🤖 AI Summary
This study systematically evaluates, for the first time, the generalizability of three publicly available deep learning models—UNet-R231, TotalSegmentator, and MedSAM—for lung segmentation in lung transplant candidates, with emphasis on disease severity, pathological subtypes (e.g., COPD, ILD, CF), and inter-lung asymmetry. Performance is assessed using Dice coefficient, volume similarity, Hausdorff distance, and a clinician-rated acceptability scale. Results show UNet-R231 achieves the best overall performance; however, all models exhibit significant degradation in moderate-to-severe cases—particularly in volume similarity (>15% reduction)—limiting their reliability for preoperative quantitative assessment. The key contribution is the empirical demonstration that current general-purpose models lack robustness to severe pulmonary structural deformation. This underscores the necessity of pathology- and severity-informed model optimization using high-quality, multi-pathology, pre-transplant CT data—providing critical evidence for clinically viable AI deployment in thoracic transplantation.
📝 Abstract
This study evaluates publicly available deep-learning based lung segmentation models in transplant-eligible patients to determine their performance across disease severity levels, pathology categories, and lung sides, and to identify limitations impacting their use in preoperative planning in lung transplantation. This retrospective study included 32 patients who underwent chest CT scans at Duke University Health System between 2017 and 2019 (total of 3,645 2D axial slices).
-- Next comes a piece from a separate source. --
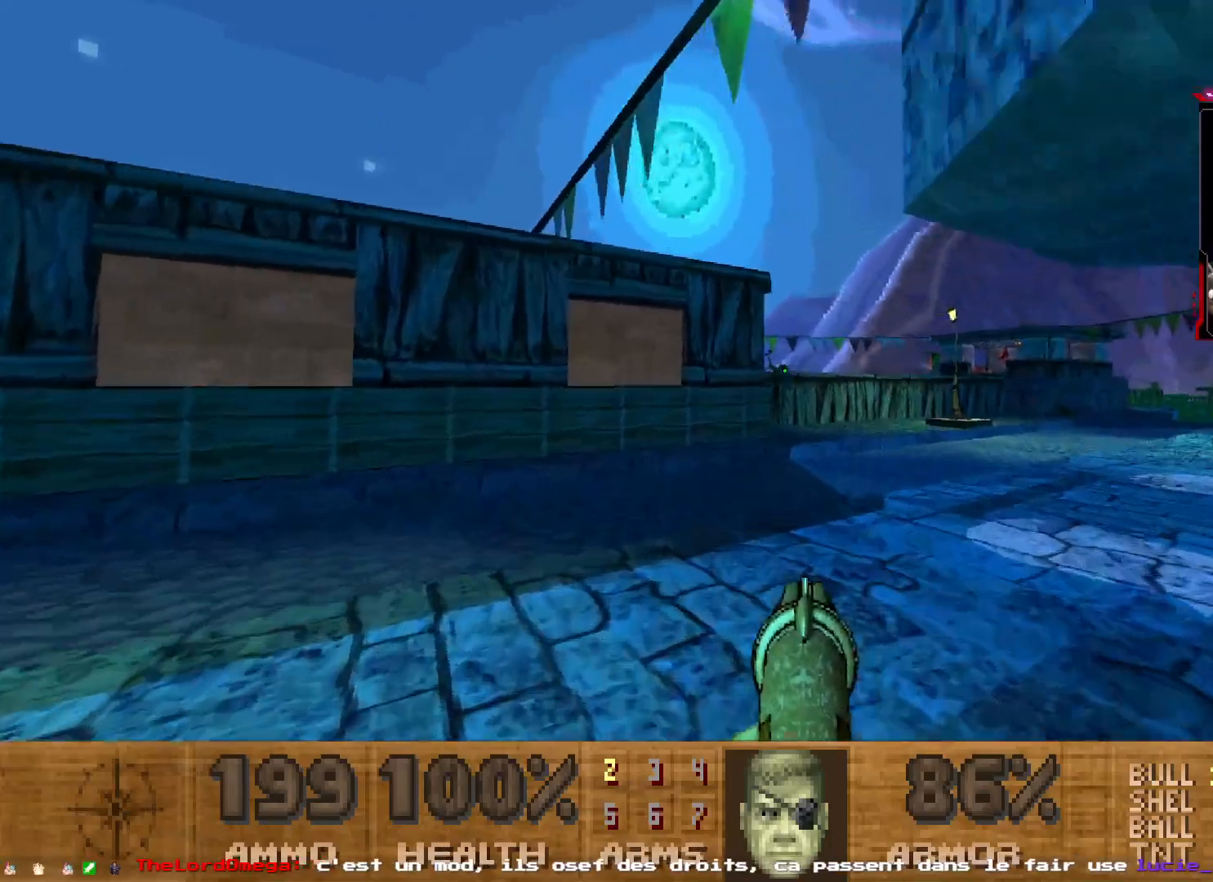
{"keys": ["z"], "mouse": [], "events": [[167, "d", "down"], [400, "d", "up"], [400, "shift", "up"]]}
Patients with standard axial CT scans were selected based on the presence of two or more lung pathologies of varying severity. Lung segmentation was performed using three previously developed deep learning models: Unet-R231, TotalSegmentator, MedSAM. Performance was assessed using quantitative metrics (volumetric similarity, Dice similarity coefficient, Hausdorff distance) and a qualitative measure (four-point clinical acceptability scale). Unet-R231 consistently outperformed TotalSegmentator and MedSAM in general, for different severity levels, and pathology categories (p<0.05). All models showed significant performance declines from mild to moderate-to-severe cases, particularly in volumetric similarity (p<0.05), without significant differences among lung sides or pathology types. Unet-R231 provided the most accurate automated lung segmentation among evaluated models with TotalSegmentator being a close second, though their performance declined significantly in moderate-to-severe cases, emphasizing the need for specialized model fine-tuning in severe pathology contexts.